■ **GIVEN RECORDS**:
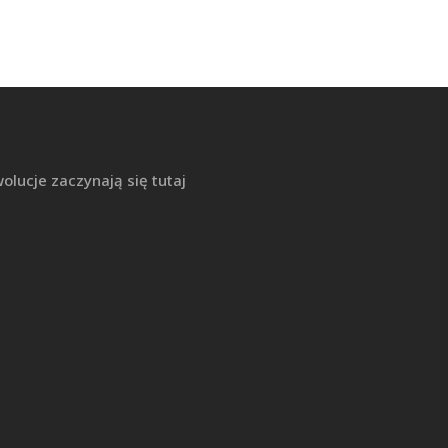
lucje zaczynają się tutaj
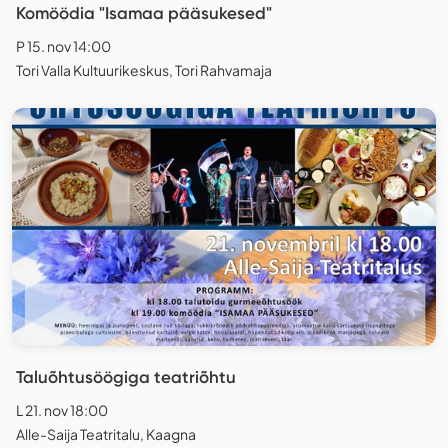
Komöödia "Isamaa pääsukesed"
P 15. nov 14:00
Tori Valla Kultuurikeskus, Tori Rahvamaja
Taluõhtusöögiga teatriõhtu
L 21. nov 18:00
Alle-Saija Teatritalu, Kaagna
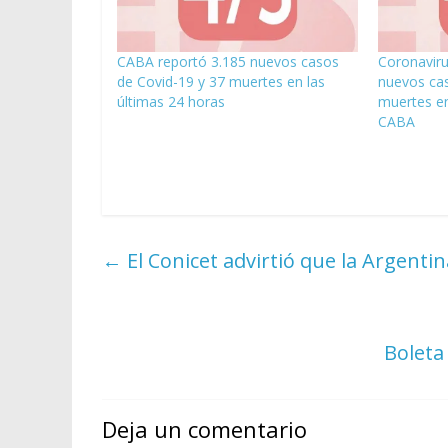
CABA reportó 3.185 nuevos casos
Coronaviru
de Covid-19 y 37 muertes en las
nuevos cas
últimas 24 horas
muertes en
CABA
←
El Conicet advirtió que la Argentina
Boleta
Deja un comentario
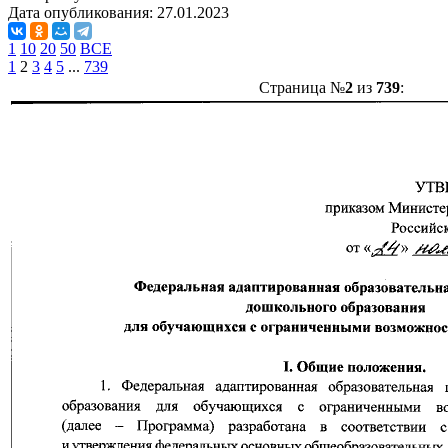
Дата опубликования:
27.01.2023
1
10
20
50
ВСЕ
1
2
3
4
5
...
739
Страница №
2
из
739
:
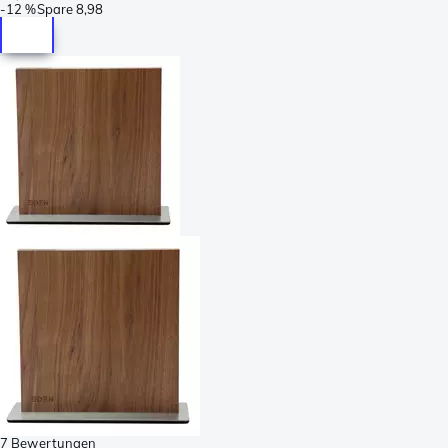
-
12 %
Spare
8,98
7 Bewertungen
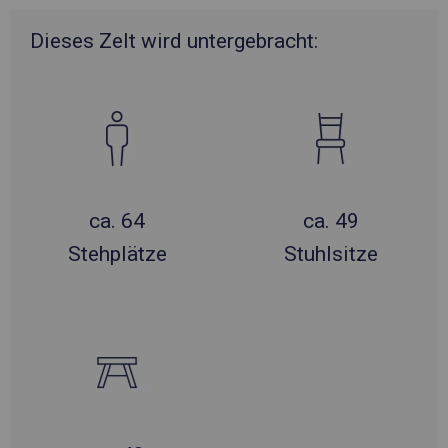
Dieses Zelt wird untergebracht:
ca. 64
ca. 49
Stehplätze
Stuhlsitze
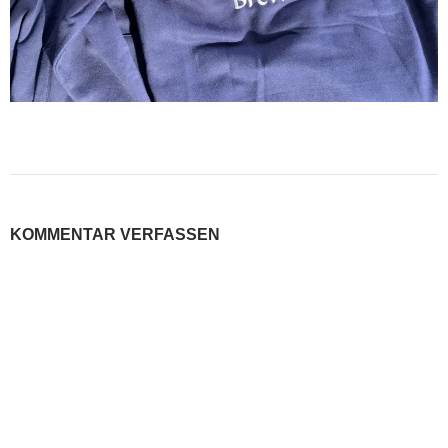
KOMMENTAR VERFASSEN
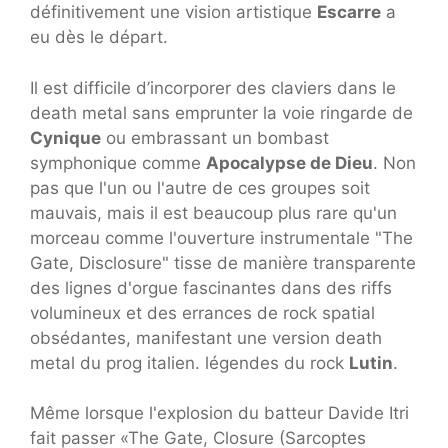
définitivement une vision artistique
Escarre
a
eu dès le départ
.
Il est difficile d’incorporer des claviers dans le
death metal sans emprunter la voie ringarde de
Cynique
ou embrassant un bombast
symphonique comme
Apocalypse de Dieu
. Non
pas que l'un ou l'autre de ces groupes soit
mauvais, mais il est beaucoup plus rare qu'un
morceau comme l'ouverture instrumentale "The
Gate, Disclosure" tisse de manière transparente
des lignes d'orgue fascinantes dans des riffs
volumineux et des errances de rock spatial
obsédantes, manifestant une version death
metal du prog italien. légendes du rock
Lutin
.
Même lorsque l'explosion du batteur Davide Itri
fait passer «The Gate, Closure (Sarcoptes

■ **PROBLEM TO SOLVE**: Scan the entries for lines with the word "CABA". The number of such lines is the whole answer.

■ **ANSWER TO THE EXERCISE**: 2